Later, I come out of the ladies room and I notice that A, still sitting and pouting in the chair, seems to be talking to herself in a soothing tone. And she's stroking her coat. I stare at her quizzically for a moment and then go back into the room where the wake is being held. I casually mention A's odd behavior to some family members and someone remarks that at least she's being a good sport by staying out there.
And with that comment, the doors to the room swing open and A walks in with a sweeping gesture and stands there, waiting to be noticed and admired. When no one stands up to applaud her entrance, she saunters her way towards the coffin, flipping her hair as she walks. She gets to the coffin, looks down at the man she barely knew yet whom was apparently a father figure to her, turns her head to make sure she has our rapt attention, and begins to wail. She's incoherent, crying, sobbing, and there is not a person in the room who doesn't know that it is all an act. We've seen her movies. We know bad acting when we see it. Suddenly she puts the back of her hand up to her forehead, 50's movie star style, and falls to the floor in a faint. No one moves to help her. She lays there, hand still on forehead, skirt hiked up, a spectacle on display. Finally, the director/relative comes over, picks her up and walks her out to the chair in the hallway.
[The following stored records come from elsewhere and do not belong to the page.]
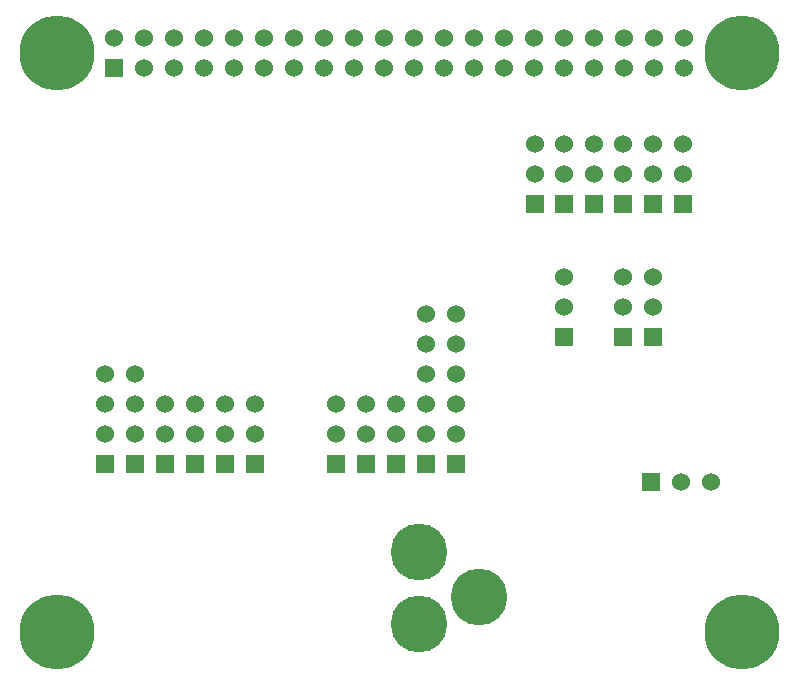
<source format=gbs>
G04 (created by PCBNEW (2013-04-19 BZR 4011)-stable) date 02/09/2014 13:09:43*
%MOIN*%
G04 Gerber Fmt 3.4, Leading zero omitted, Abs format*
%FSLAX34Y34*%
G01*
G70*
G90*
G04 APERTURE LIST*
%ADD10C,0*%
%ADD11R,0.06X0.06*%
%ADD12C,0.06*%
%ADD13C,0.189*%
%ADD14C,0.25*%
G04 APERTURE END LIST*
G54D10*
G54D11*
X4007Y-15070D03*
G54D12*
X4007Y-14070D03*
X4007Y-13070D03*
X4007Y-12070D03*
G54D11*
X5007Y-15070D03*
G54D12*
X5007Y-14070D03*
X5007Y-13070D03*
G54D11*
X7007Y-15070D03*
G54D12*
X7007Y-14070D03*
X7007Y-13070D03*
G54D11*
X10696Y-15070D03*
G54D12*
X10696Y-14070D03*
X10696Y-13070D03*
G54D11*
X12696Y-15070D03*
G54D12*
X12696Y-14070D03*
X12696Y-13070D03*
G54D11*
X8007Y-15070D03*
G54D12*
X8007Y-14070D03*
X8007Y-13070D03*
G54D11*
X11696Y-15070D03*
G54D12*
X11696Y-14070D03*
X11696Y-13070D03*
G54D11*
X14696Y-15070D03*
G54D12*
X14696Y-14070D03*
X14696Y-13070D03*
X14696Y-12070D03*
X14696Y-11070D03*
X14696Y-10070D03*
G54D11*
X3007Y-15070D03*
G54D12*
X3007Y-14070D03*
X3007Y-13070D03*
X3007Y-12070D03*
G54D11*
X6007Y-15070D03*
G54D12*
X6007Y-14070D03*
X6007Y-13070D03*
G54D11*
X13696Y-15070D03*
G54D12*
X13696Y-14070D03*
X13696Y-13070D03*
X13696Y-12070D03*
X13696Y-11070D03*
X13696Y-10070D03*
G54D13*
X13464Y-20393D03*
X13464Y-17993D03*
X15464Y-19493D03*
G54D11*
X17322Y-6413D03*
G54D12*
X17322Y-5413D03*
X17322Y-4413D03*
G54D11*
X18307Y-6413D03*
G54D12*
X18307Y-5413D03*
X18307Y-4413D03*
G54D11*
X19291Y-6413D03*
G54D12*
X19291Y-5413D03*
X19291Y-4413D03*
G54D11*
X20275Y-6413D03*
G54D12*
X20275Y-5413D03*
X20275Y-4413D03*
G54D11*
X21259Y-6413D03*
G54D12*
X21259Y-5413D03*
X21259Y-4413D03*
G54D11*
X18307Y-10842D03*
G54D12*
X18307Y-9842D03*
X18307Y-8842D03*
G54D11*
X20275Y-10842D03*
G54D12*
X20275Y-9842D03*
X20275Y-8842D03*
G54D11*
X21259Y-10842D03*
G54D12*
X21259Y-9842D03*
X21259Y-8842D03*
G54D11*
X22244Y-6413D03*
G54D12*
X22244Y-5413D03*
X22244Y-4413D03*
G54D11*
X3295Y-1877D03*
G54D12*
X3295Y-877D03*
X8295Y-1877D03*
X4295Y-877D03*
X9295Y-1877D03*
X5295Y-877D03*
X10295Y-1877D03*
X6295Y-877D03*
X11295Y-1877D03*
X7295Y-877D03*
X12295Y-1877D03*
X8295Y-877D03*
X13295Y-1877D03*
X9295Y-877D03*
X14295Y-1877D03*
X10295Y-877D03*
X15295Y-1877D03*
X11295Y-877D03*
X16295Y-1877D03*
X12295Y-877D03*
X17295Y-1877D03*
X13295Y-877D03*
X18295Y-1877D03*
X14295Y-877D03*
X15295Y-877D03*
X19295Y-1877D03*
X16295Y-877D03*
X18295Y-877D03*
X19295Y-877D03*
X20295Y-877D03*
X21295Y-877D03*
X20295Y-1877D03*
X21295Y-1877D03*
X4295Y-1877D03*
X5295Y-1877D03*
X6295Y-1877D03*
X7295Y-1877D03*
X22295Y-1877D03*
X22295Y-877D03*
X17295Y-877D03*
G54D11*
X21204Y-15669D03*
G54D12*
X22204Y-15669D03*
X23204Y-15669D03*
G54D14*
X24212Y-20669D03*
X1377Y-20669D03*
X24212Y-1377D03*
X1377Y-1377D03*
M02*

</source>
The service continues. We sit there quietly, talking in hushed tones to people who come to offer their condolences. Every once in a while, when it becomes very, very quiet, we hear a squeaking sound. At first, I think it's a child crying. Someone else thinks it's a person with new, squeaky shoes. Maybe a mouse? We can't figure it out, but it stops and starts until it gets irritating enough for us to go investigate. We follow the sound of the squeak out of the wake room, into the hallway, right to the .....chair. The chair where A is sitting. And she's sitting there, talking to herself again and petting herself, and I realize it's not a squeak we were hearing at all, but a yip. Rising out of A's coat like a beast coming from her breasts is the head of a poodle. A tiny, toy poodle yipping away at us.
She brought her dog to a funeral. No one says anything, no one bothers to explain to her why we are mad, because just the fact that she doesn't understand our anger or bewilderment speaks volumes.
I haven't seen her since. By the end of that year I was separated from my husband, and his family, and I never had to deal with her again. Once in a while, a movie of hers will show up on cable at 3am and I'll get a good chuckle out of her acting, because I've seen her best piece of work and it's not on film.